[Dataset excerpts]
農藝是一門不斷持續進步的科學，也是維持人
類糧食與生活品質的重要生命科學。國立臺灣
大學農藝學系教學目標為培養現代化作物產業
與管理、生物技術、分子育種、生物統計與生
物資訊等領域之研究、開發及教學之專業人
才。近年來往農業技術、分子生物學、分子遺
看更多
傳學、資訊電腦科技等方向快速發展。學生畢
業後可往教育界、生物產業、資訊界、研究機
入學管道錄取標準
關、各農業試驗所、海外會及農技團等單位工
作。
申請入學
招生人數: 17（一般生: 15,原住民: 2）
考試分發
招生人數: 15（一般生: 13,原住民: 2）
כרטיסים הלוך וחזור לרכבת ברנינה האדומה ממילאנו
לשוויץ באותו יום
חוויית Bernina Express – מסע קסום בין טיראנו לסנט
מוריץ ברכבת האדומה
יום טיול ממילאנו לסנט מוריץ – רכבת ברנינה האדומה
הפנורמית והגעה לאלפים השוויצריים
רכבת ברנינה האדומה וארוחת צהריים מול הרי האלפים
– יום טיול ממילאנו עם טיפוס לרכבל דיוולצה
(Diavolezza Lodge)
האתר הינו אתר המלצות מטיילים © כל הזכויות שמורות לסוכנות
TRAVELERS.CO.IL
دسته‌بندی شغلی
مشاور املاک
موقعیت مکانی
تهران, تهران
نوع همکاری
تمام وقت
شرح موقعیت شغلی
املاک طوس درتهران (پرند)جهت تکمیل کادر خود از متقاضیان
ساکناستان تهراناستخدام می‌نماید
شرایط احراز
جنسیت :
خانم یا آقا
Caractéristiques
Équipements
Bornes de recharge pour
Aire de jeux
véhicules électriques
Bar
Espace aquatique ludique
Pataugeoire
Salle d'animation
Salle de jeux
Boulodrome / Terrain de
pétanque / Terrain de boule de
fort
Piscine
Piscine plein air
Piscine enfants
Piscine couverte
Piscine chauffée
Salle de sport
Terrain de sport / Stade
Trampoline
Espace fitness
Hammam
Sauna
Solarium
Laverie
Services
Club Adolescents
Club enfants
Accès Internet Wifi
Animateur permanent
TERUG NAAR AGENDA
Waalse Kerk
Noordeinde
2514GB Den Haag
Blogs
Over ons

**Required work:**
The data should be printed again exactly, line for line.

**Written response:**
農藝是一門不斷持續進步的科學，也是維持人
類糧食與生活品質的重要生命科學。國立臺灣
大學農藝學系教學目標為培養現代化作物產業
與管理、生物技術、分子育種、生物統計與生
物資訊等領域之研究、開發及教學之專業人
才。近年來往農業技術、分子生物學、分子遺
看更多
傳學、資訊電腦科技等方向快速發展。學生畢
業後可往教育界、生物產業、資訊界、研究機
入學管道錄取標準
關、各農業試驗所、海外會及農技團等單位工
作。
申請入學
招生人數: 17（一般生: 15,原住民: 2）
考試分發
招生人數: 15（一般生: 13,原住民: 2）
כרטיסים הלוך וחזור לרכבת ברנינה האדומה ממילאנו
לשוויץ באותו יום
חוויית Bernina Express – מסע קסום בין טיראנו לסנט
מוריץ ברכבת האדומה
יום טיול ממילאנו לסנט מוריץ – רכבת ברנינה האדומה
הפנורמית והגעה לאלפים השוויצריים
רכבת ברנינה האדומה וארוחת צהריים מול הרי האלפים
– יום טיול ממילאנו עם טיפוס לרכבל דיוולצה
(Diavolezza Lodge)
האתר הינו אתר המלצות מטיילים © כל הזכויות שמורות לסוכנות
TRAVELERS.CO.IL
دسته‌بندی شغلی
مشاور املاک
موقعیت مکانی
تهران, تهران
نوع همکاری
تمام وقت
شرح موقعیت شغلی
املاک طوس درتهران (پرند)جهت تکمیل کادر خود از متقاضیان
ساکناستان تهراناستخدام می‌نماید
شرایط احراز
جنسیت :
خانم یا آقا
Caractéristiques
Équipements
Bornes de recharge pour
Aire de jeux
véhicules électriques
Bar
Espace aquatique ludique
Pataugeoire
Salle d'animation
Salle de jeux
Boulodrome / Terrain de
pétanque / Terrain de boule de
fort
Piscine
Piscine plein air
Piscine enfants
Piscine couverte
Piscine chauffée
Salle de sport
Terrain de sport / Stade
Trampoline
Espace fitness
Hammam
Sauna
Solarium
Laverie
Services
Club Adolescents
Club enfants
Accès Internet Wifi
Animateur permanent
TERUG NAAR AGENDA
Waalse Kerk
Noordeinde
2514GB Den Haag
Blogs
Over ons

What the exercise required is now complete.